Your pseudo code is a dynamic programming solution where you use memoization for every possible slice of z (2 dimensions, starting and ending offset). However, you would only need to memoize the best result for any suffix of z, so you would only need one (starting) offset. A second dimension in your memoization would then be used for the value of k (the number of remaining multiplications).

So you would still need a 2-dimensional table for memoization, but one index would be for k and the other for an offset in z.

Here is an implementation in JavaScript:

function solve(z, k) {
    // Initialise a kxl array (where l is the length of z), filled with zeroes.
    const memo = Array.from({length: k + 1}, () => Array(z.length + 1).fill(0));
    
    function recur(z, k) {
        if (k == 0) return z;
        let result = memo[k][z.length];
        if (result == 0) {
            for (let i = 1; i <= z.length - k; i++) {
                result = Math.max(result, +z.slice(0, i) * recur(z.slice(i), k - 1));
            }
            memo[k][z.length] = result;
        }
        return result;       
    }
    return recur(z, k);
}

// A few example runs:
console.log(solve('8473817', 1));  // 6922441
console.log(solve('21322', 2));    // 1368
console.log(solve('191111', 2));   // 10101

Bottom up

The same can be done in an iterative algorithm -- bottom-up instead of top-down. Here we can save one dimension of the memoization array, as the same array can be re-used for the next value of k as it increases from 0 to its final value:

function solve(z, k) {
    const memo = Array(z.length);
    // Initialise for k=0:
    //    the best product in a suffix is the suffix itself
    for (let i = 0; i < z.length; i++) {
        memo[i] = +z.slice(i);
    }
    for (let kk = 1; kk <= k; kk++) {
        for (let i = 0; i < z.length - kk; i++) {
            // find best position for multiplication
            let result = 0;
            for (let j = i + 1; j < z.length - kk + 1; j++) {
                result = Math.max(result, +z.slice(i, j) * memo[j]);
            }
            memo[i] = result;
        }
    }
    return memo[0];
}

// A few example runs:
console.log(solve('8473817', 1));  // 6922441
console.log(solve('21322', 2));    // 1368
console.log(solve('191111', 2));   // 10101

Answer 2

You have n-1 positions and k operators to insert.
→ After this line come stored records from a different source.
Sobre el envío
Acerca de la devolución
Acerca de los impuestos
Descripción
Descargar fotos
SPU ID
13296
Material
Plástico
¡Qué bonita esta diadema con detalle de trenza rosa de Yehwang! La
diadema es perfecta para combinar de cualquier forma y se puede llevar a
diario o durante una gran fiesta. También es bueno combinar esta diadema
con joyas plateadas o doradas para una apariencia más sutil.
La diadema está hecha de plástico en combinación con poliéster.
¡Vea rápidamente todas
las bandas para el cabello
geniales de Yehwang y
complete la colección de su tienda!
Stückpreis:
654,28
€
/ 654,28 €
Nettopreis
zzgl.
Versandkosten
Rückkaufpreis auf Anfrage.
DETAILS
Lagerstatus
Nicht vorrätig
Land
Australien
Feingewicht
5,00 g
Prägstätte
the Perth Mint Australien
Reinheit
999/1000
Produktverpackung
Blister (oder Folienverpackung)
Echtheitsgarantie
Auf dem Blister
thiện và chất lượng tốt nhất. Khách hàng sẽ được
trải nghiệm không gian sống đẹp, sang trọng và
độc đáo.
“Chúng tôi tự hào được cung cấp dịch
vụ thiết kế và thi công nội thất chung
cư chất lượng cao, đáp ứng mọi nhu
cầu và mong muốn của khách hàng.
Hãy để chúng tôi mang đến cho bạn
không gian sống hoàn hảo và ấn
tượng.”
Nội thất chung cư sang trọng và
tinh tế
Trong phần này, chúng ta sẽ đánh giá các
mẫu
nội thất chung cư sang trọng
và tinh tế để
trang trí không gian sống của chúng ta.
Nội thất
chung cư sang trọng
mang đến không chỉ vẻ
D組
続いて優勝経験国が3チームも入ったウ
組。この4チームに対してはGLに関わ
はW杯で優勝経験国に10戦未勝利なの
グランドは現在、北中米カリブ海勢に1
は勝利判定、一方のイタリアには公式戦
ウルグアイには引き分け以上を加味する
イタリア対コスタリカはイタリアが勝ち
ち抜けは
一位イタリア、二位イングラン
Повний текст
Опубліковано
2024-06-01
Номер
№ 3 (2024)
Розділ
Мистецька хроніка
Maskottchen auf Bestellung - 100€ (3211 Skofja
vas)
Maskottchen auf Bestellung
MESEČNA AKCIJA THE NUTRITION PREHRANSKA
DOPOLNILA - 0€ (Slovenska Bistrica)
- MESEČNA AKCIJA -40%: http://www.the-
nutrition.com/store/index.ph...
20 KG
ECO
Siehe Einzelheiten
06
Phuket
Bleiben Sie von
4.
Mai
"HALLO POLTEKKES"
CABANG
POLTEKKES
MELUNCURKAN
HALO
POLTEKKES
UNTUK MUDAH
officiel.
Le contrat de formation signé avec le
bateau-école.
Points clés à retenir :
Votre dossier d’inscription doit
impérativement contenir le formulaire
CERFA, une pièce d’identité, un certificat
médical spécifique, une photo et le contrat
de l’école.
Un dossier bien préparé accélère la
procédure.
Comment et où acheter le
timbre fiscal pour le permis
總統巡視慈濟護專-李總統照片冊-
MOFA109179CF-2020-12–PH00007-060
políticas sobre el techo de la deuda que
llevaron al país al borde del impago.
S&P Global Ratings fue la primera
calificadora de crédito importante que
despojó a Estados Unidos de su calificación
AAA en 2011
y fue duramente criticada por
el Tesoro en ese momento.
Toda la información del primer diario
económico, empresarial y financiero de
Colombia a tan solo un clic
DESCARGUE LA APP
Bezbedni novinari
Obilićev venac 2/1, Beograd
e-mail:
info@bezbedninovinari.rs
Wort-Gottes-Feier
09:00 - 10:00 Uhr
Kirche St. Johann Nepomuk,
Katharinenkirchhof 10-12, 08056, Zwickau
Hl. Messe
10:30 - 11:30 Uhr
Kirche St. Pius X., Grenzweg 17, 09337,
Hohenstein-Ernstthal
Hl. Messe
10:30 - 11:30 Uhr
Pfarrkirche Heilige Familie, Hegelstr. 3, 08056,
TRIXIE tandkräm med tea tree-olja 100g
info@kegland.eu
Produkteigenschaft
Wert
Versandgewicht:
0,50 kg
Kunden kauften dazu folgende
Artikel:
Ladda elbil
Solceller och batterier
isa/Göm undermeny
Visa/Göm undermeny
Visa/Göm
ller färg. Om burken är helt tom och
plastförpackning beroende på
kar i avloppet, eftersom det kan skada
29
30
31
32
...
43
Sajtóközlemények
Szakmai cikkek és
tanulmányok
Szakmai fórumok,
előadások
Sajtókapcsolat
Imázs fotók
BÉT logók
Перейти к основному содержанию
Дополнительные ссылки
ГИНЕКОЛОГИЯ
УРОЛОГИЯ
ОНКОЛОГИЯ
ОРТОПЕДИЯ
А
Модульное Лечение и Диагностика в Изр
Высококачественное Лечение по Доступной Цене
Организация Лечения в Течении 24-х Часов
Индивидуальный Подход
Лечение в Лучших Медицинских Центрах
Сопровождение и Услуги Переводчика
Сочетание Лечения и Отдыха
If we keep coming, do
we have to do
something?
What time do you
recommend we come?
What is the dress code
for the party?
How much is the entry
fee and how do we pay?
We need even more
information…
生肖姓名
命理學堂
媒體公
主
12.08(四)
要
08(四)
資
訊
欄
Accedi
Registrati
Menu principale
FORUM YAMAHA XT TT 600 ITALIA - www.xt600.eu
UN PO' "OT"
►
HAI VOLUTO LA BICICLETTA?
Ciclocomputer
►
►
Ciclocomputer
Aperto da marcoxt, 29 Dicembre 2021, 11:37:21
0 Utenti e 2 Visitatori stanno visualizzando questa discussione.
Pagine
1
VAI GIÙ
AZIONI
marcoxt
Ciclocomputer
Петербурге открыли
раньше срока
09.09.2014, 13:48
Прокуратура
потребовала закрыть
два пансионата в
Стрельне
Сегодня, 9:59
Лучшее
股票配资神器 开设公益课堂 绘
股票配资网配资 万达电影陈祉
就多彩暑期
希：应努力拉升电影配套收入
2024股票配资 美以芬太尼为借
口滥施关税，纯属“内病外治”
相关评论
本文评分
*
To me that looks like a binary number with n-1 bits including k 1's and the other positions set to 0.

Systematically generate all permutations of [0..01..1], insert multiplication operators at the 1 positions and calculate the result for each permutation.

Answer 3

(Code not supplied because this is homework.)

You have found that you can use the method once and get a solution for k=1.

Can you do it and find the best solution ending at every position in the string?

Now can you use the output of that second generalization and a similar method to get a complete solution for k=2?

Now can you write this a loop to solve for arbitrary k?

If you can do all that, then finishing is easy.